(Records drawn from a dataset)
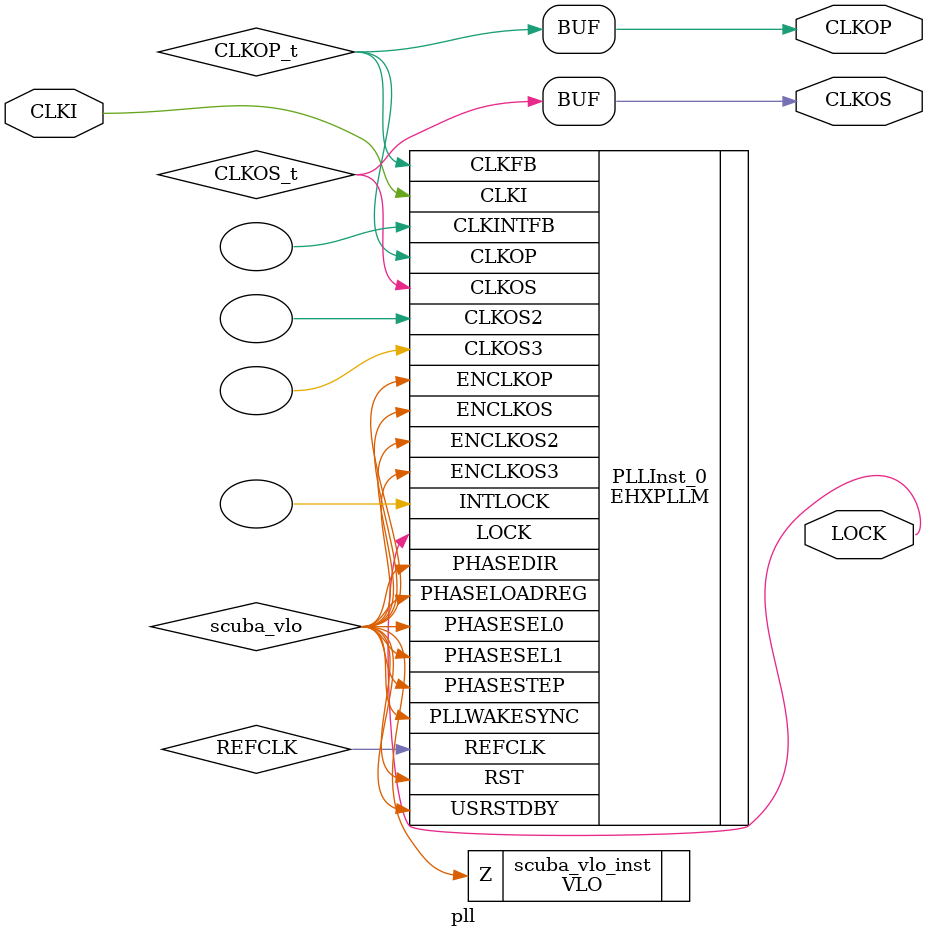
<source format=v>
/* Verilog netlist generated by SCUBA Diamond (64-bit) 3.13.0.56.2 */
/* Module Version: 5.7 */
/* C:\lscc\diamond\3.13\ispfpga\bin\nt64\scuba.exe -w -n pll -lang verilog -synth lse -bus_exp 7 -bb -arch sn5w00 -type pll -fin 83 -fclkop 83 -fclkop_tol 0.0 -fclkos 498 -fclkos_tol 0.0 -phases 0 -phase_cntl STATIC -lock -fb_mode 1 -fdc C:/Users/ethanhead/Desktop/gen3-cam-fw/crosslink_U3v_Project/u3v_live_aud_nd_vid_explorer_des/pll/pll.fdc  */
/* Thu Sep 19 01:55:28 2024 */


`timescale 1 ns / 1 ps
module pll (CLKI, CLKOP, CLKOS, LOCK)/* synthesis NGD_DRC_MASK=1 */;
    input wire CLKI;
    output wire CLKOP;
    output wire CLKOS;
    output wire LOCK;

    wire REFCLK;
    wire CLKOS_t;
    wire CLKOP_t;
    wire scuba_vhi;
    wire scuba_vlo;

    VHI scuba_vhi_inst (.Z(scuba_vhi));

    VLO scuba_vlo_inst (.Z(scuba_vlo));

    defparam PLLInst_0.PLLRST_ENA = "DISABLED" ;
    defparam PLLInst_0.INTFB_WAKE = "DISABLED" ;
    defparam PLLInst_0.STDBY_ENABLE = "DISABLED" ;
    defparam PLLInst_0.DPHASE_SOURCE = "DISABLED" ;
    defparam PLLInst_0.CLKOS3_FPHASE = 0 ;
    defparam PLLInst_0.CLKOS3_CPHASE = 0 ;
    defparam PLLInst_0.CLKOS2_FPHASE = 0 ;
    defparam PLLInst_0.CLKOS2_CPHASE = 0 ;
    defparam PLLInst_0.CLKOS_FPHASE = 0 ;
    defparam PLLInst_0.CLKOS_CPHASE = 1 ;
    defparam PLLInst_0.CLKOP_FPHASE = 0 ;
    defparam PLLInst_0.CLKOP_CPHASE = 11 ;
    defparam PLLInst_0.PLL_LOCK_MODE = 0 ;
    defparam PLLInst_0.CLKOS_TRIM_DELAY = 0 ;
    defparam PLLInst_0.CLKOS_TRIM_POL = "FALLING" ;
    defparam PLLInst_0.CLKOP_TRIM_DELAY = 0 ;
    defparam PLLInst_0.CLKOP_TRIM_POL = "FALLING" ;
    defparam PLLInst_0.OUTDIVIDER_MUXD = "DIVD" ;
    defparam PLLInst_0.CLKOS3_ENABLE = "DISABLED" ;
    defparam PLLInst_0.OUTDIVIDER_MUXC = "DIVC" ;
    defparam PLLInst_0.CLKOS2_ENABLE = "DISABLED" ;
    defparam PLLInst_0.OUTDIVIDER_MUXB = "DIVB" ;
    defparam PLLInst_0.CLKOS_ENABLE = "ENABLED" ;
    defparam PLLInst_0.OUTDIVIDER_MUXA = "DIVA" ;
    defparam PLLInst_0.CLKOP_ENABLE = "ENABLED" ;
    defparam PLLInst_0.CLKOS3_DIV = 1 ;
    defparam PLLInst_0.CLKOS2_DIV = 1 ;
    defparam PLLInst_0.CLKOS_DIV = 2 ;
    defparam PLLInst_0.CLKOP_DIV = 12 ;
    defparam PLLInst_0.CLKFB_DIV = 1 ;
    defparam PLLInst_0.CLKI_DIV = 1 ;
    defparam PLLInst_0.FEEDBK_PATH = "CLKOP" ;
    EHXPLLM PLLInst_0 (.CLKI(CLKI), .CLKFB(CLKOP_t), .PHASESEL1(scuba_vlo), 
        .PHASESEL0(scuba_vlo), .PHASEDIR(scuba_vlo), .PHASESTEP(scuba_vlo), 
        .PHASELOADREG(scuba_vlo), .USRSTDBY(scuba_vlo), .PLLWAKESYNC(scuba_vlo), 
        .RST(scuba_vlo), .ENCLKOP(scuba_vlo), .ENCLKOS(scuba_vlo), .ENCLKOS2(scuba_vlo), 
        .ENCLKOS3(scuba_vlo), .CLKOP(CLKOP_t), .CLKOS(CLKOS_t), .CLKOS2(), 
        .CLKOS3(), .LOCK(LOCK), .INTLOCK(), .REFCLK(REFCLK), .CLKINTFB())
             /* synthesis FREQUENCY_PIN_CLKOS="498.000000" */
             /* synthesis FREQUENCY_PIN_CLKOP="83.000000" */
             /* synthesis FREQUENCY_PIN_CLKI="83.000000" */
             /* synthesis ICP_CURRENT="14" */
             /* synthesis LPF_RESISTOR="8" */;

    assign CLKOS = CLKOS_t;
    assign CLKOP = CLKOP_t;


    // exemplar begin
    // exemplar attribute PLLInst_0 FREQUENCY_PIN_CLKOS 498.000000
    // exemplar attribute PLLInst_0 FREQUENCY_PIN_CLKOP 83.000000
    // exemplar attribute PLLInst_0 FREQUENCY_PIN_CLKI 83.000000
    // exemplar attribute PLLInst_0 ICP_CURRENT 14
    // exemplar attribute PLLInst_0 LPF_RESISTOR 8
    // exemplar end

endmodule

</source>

**JOB:** Copy all lines from the data above that contain the word "synthesis".

**EXERCISE ANSWER:**
module pll (CLKI, CLKOP, CLKOS, LOCK)/* synthesis NGD_DRC_MASK=1 */;
             /* synthesis FREQUENCY_PIN_CLKOS="498.000000" */
             /* synthesis FREQUENCY_PIN_CLKOP="83.000000" */
             /* synthesis FREQUENCY_PIN_CLKI="83.000000" */
             /* synthesis ICP_CURRENT="14" */
             /* synthesis LPF_RESISTOR="8" */;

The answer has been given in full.